Retype every line of the listing below word for word, leaving out the pictures.

(Stored items)
________________________
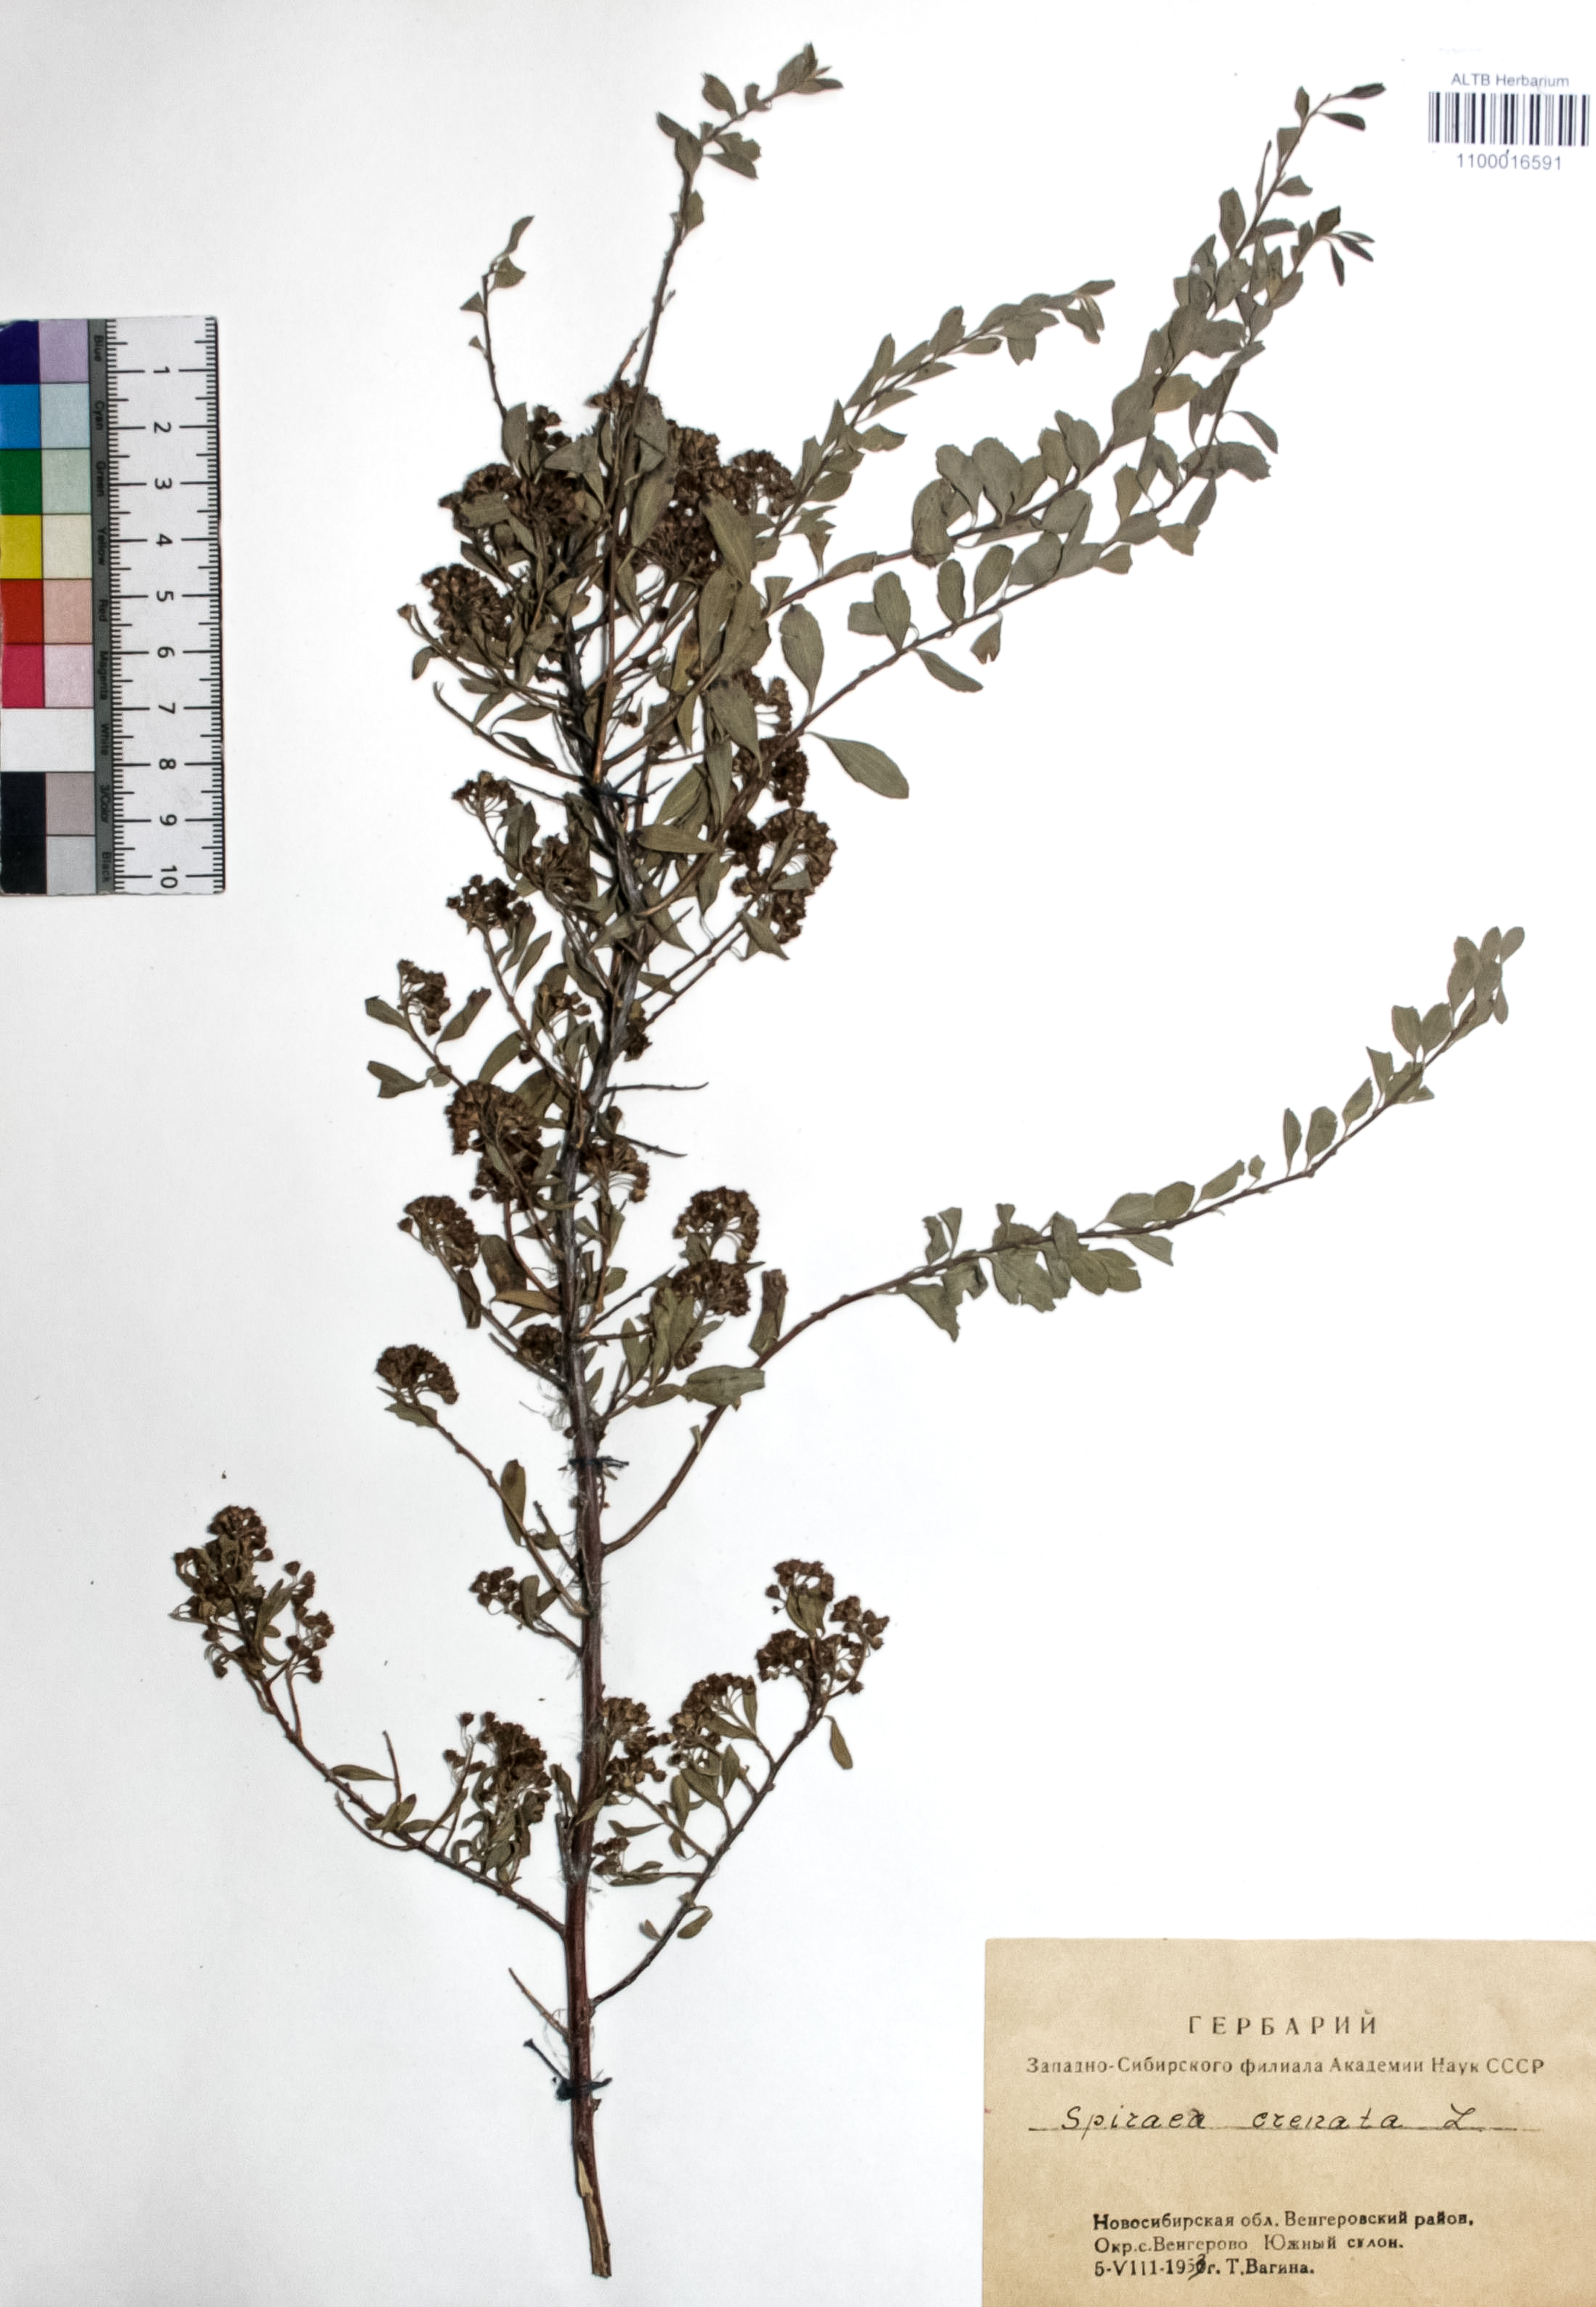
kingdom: Plantae
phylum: Tracheophyta
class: Magnoliopsida
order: Rosales
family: Rosaceae
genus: Spiraea
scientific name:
________________________
● Reply to the task:
kingdom: Plantae
phylum: Tracheophyta
class: Magnoliopsida
order: Rosales
family: Rosaceae
genus: Spiraea
scientific name:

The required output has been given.